Once the mechanism of the compositional gradient is identified, the fluid system needs to be modeled using a compositional model. In certain cases a 3D Black-oil model2 may also be used as per Hanafy et. al., but the application is limited to a black oil system where there is only a slight variation in its heavy ends with depth. An accurate formation fluid composition, required for the EOS definition, can be obtained either from the compositional analysis of a low contamination bottomhole sample or through a recombined sample (recombined using the Equilibrium Contact Mixing Method)11.

The EoS model presented in this paper is based on the bottom-hole sample collected at a very low draw-down (approx. 8 psia) and thus was considered a representative sample from the test depth. The concept of Equilibrium Contact Mixing can be used in further simulation work to obtain a representative composition at GOC to represent the whole reservoir.

The final step in the exercise is running a composition versus depth simulation using a PVT simulator (based on the Schulte24 saturation pressure gradient model) and the tuned EOS. The fluid compositions and DFA results serve as hard data used to test the validity of the composition versus depth experiment. With the existing commercial PVT simulators, temperature gradient may be used as a means of fine tuning the composition-depth experiment results to match the lab/DFA results from the fluid sampling/scanning stations.

Downhole Fluid Analysis (DFA)

Optical spectroscopy based fluid analysis is an industry accepted technology widely used for discriminating between different types of fluids downhole, viz. oil, gas and water, based on the difference in their absorption peaks in the Near Infrared Region (NIR)13, as seen in Figure 2. Contamination of bottomhole liquid HC samples, due to miscible Oil Based Mud (OBM) filtrate, can also be estimated using the results from these tools14,15. Recent developments in DFA technology have enabled the real-time fluid characterization of reservoir fluids into five compositional groups (C1, C2-C5, C6+, CO2 & water) using NIR spectroscopy19,20 and differentiation between gaseous and liquid phase using the principle of fluorescence Figure 3.

Employing a suitable combination of DFA devices provides a timely analysis of the reservoir fluids, with robust results, and is invaluable for ensuring an appropriate 'Chain-of-Custody' for downhole samples. First-hand knowledge of the fluid characteristics while it is being sampled results in a big logistical reward - a more flexible sampling program which has the potential of significant cost savings in deep water territories.

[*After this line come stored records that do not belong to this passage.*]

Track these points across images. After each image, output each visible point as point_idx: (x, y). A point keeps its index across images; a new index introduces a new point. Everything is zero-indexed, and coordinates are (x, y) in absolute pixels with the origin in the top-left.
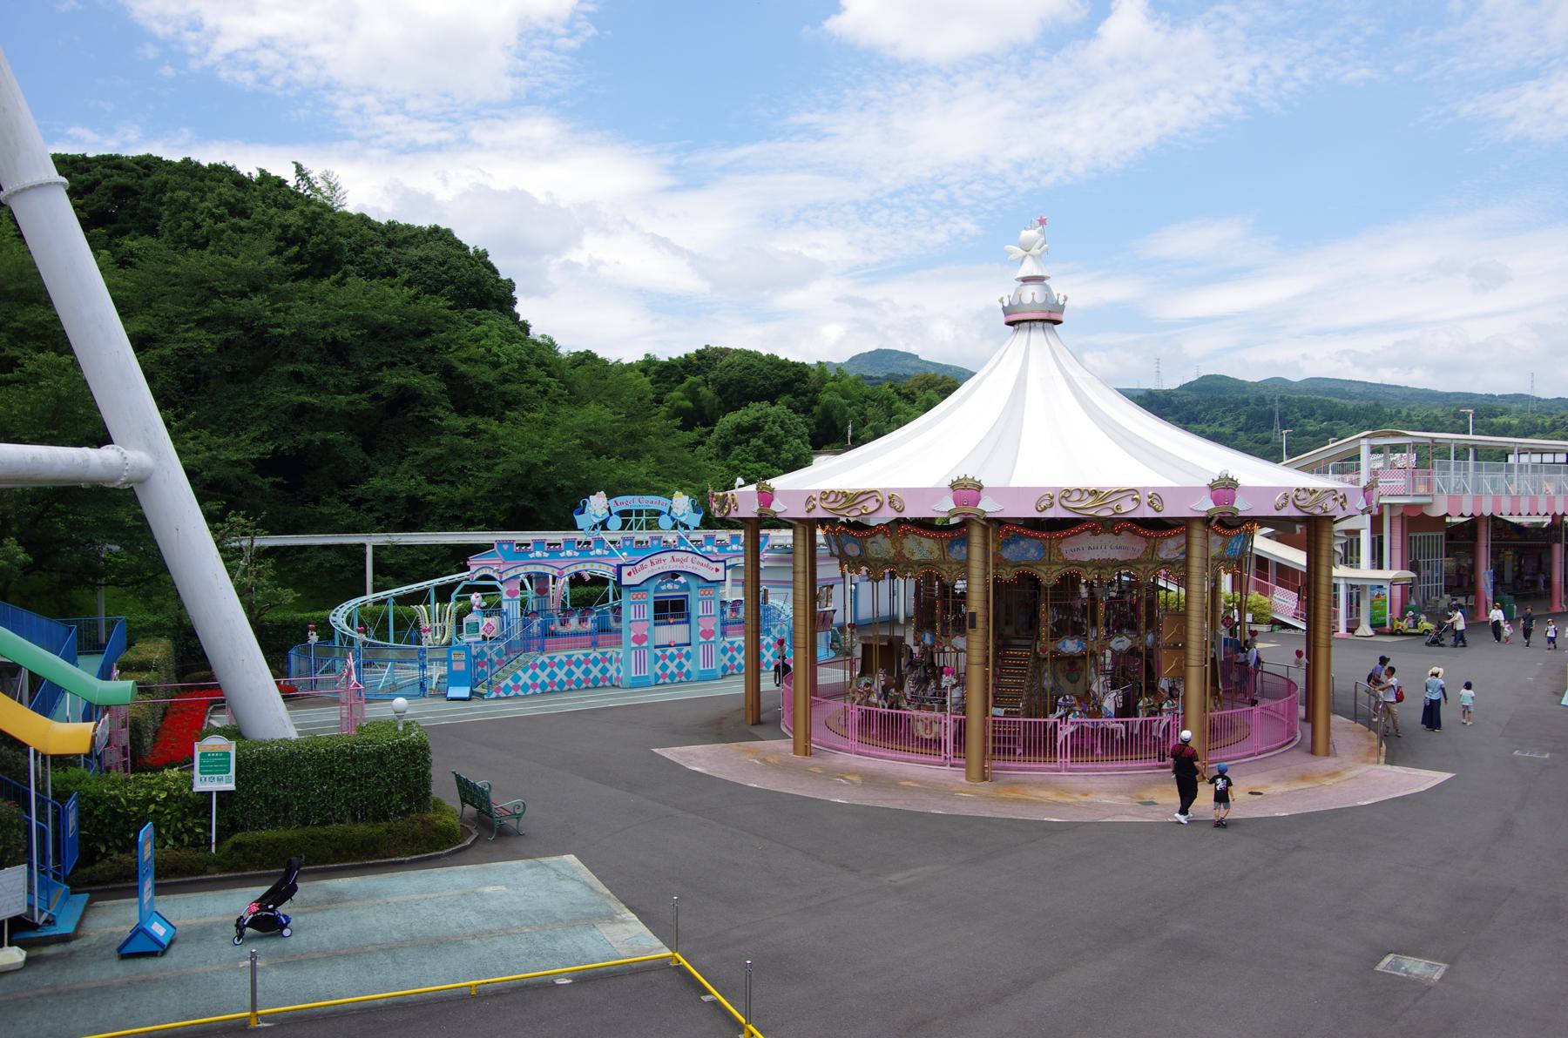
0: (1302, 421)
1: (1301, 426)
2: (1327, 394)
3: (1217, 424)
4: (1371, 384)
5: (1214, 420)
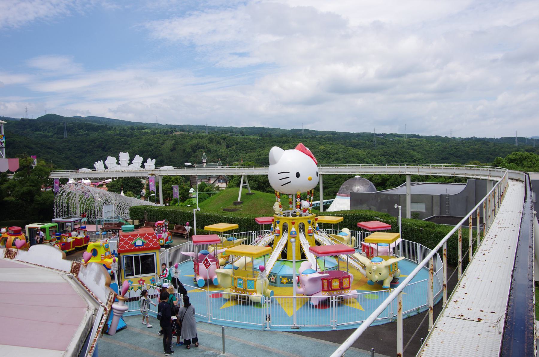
0: (78, 130)
1: (78, 132)
2: (93, 122)
3: (47, 132)
4: (110, 119)
5: (46, 130)
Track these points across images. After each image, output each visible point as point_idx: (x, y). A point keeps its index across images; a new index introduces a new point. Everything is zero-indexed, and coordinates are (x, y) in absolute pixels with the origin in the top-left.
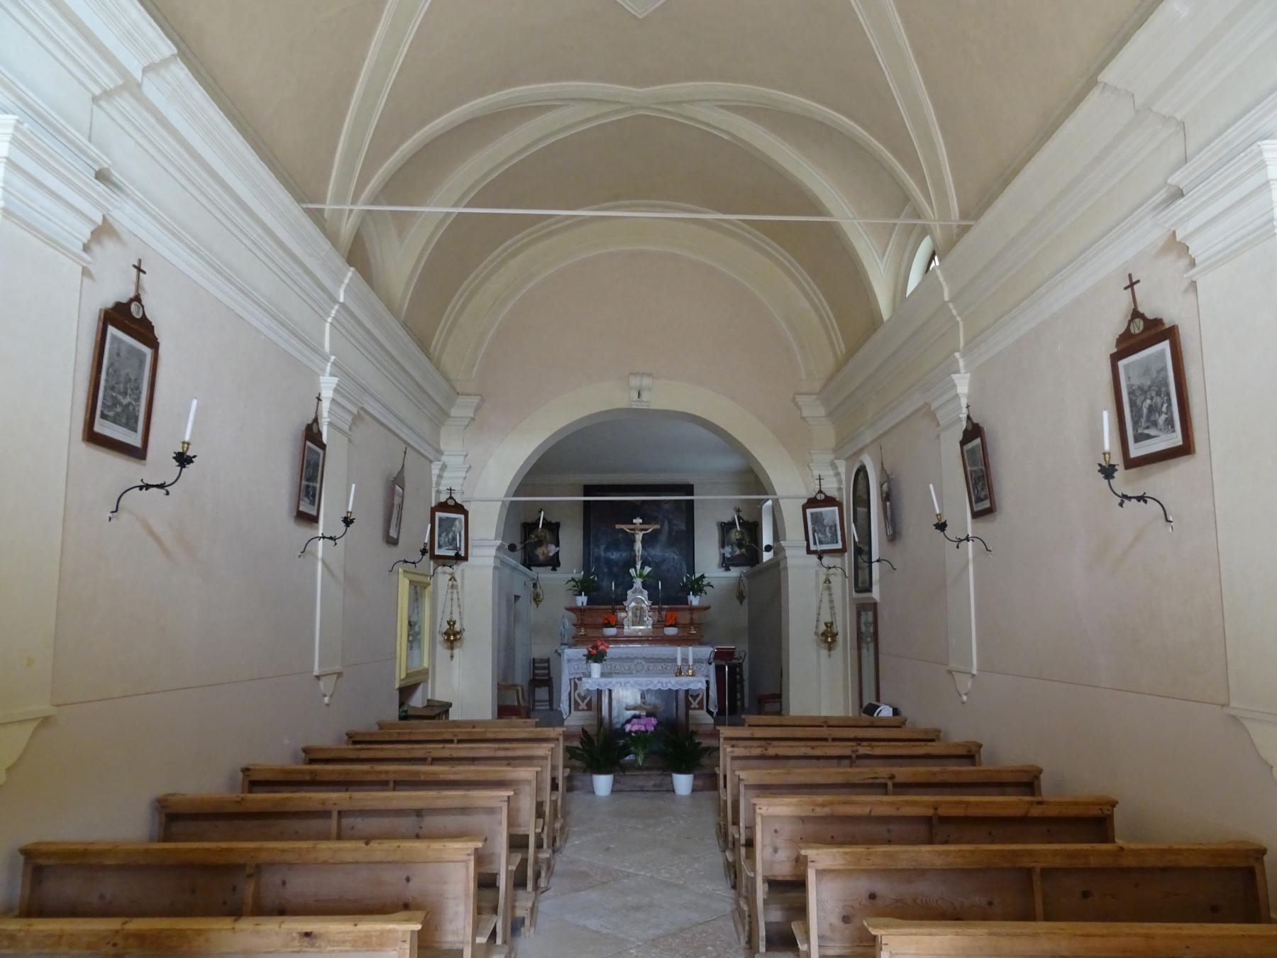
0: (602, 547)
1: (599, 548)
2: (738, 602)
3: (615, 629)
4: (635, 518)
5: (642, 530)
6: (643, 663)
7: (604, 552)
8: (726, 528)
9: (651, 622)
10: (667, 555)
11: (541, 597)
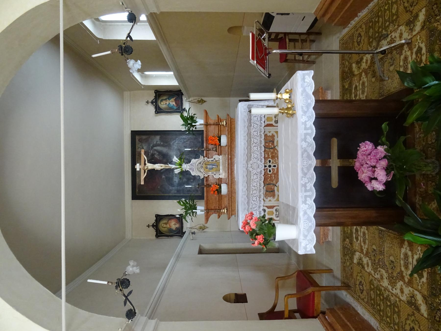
0: (171, 188)
1: (172, 190)
2: (205, 104)
3: (222, 185)
4: (136, 169)
5: (145, 164)
6: (251, 162)
7: (174, 186)
8: (158, 111)
9: (217, 156)
10: (176, 147)
11: (202, 225)
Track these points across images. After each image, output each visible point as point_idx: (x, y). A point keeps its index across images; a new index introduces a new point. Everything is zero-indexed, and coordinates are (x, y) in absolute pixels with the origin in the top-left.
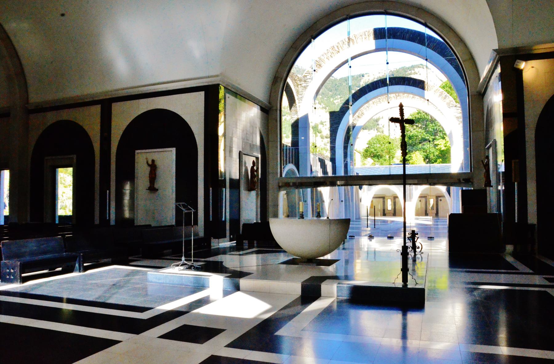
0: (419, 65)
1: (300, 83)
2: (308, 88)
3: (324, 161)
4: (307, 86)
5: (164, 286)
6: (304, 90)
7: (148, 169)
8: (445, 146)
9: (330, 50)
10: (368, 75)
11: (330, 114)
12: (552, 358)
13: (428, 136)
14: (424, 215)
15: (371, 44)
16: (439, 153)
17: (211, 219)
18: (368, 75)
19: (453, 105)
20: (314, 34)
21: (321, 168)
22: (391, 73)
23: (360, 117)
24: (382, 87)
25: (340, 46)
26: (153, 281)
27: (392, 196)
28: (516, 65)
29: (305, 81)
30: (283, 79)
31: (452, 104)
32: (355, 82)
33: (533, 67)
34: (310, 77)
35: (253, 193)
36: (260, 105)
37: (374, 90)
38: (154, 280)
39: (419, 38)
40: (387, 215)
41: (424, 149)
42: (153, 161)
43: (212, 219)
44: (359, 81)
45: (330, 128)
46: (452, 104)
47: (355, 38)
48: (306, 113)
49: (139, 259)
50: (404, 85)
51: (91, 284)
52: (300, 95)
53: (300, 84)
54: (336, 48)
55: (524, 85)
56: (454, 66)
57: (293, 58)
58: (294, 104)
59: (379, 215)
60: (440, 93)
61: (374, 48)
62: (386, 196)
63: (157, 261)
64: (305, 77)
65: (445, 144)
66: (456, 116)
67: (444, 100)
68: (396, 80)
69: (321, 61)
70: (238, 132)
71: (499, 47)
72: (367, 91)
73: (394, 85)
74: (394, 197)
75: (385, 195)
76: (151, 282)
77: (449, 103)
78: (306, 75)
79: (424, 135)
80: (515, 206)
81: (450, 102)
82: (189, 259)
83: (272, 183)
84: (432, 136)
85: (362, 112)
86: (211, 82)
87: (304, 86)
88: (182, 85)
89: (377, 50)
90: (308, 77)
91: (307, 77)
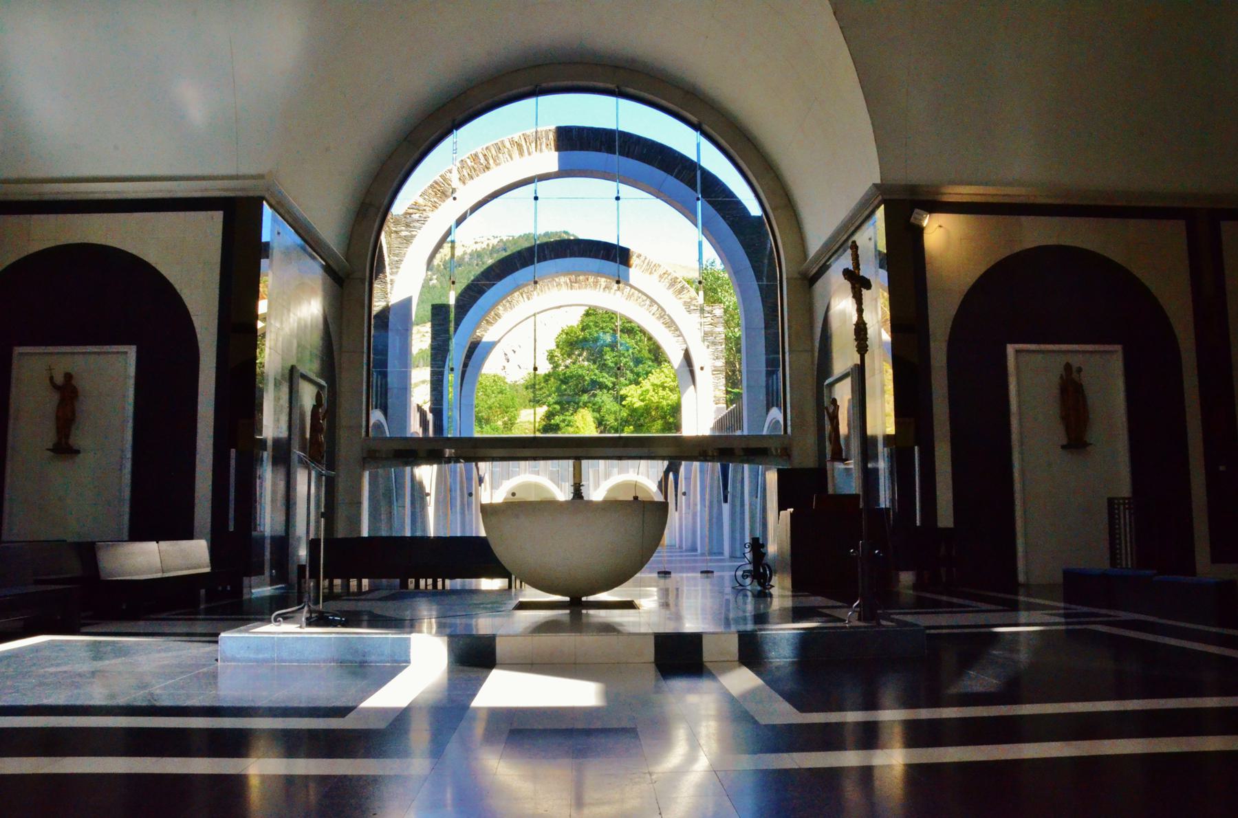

The Live Fluid Analyzer13 (LFA)* and Compositional Fluid Analyzer19,20 (CFA)*, used in combination, provide both in-situ characterization of reservoir fluids and quantification of filtrate contamination in real time. In addition to that, the CFA, with its fluorescence detector, is an invaluable instrument to aid acquisition of downhole samples of a retrograde gas, under single-phase conditions. Fluid properties like GOR/CGR, derived indirectly from the NIR absorption characteristics of the flowing fluids, are very useful as OBM contamination level indicators as well.

Background of operations

The Dhirubhai-26 (MA) oil-field, situated offshore Andhra Pradesh, India is a deep marine reservoir located in an upper Jurassic to lower Cretaceous zone. It is a fluvial to lacustrine deposit with the principal reservoir sections dominated by areally restricted channel sands. Thin, laterally extensive alternations of siltstone and mudstone also constitute sections of the reservoir.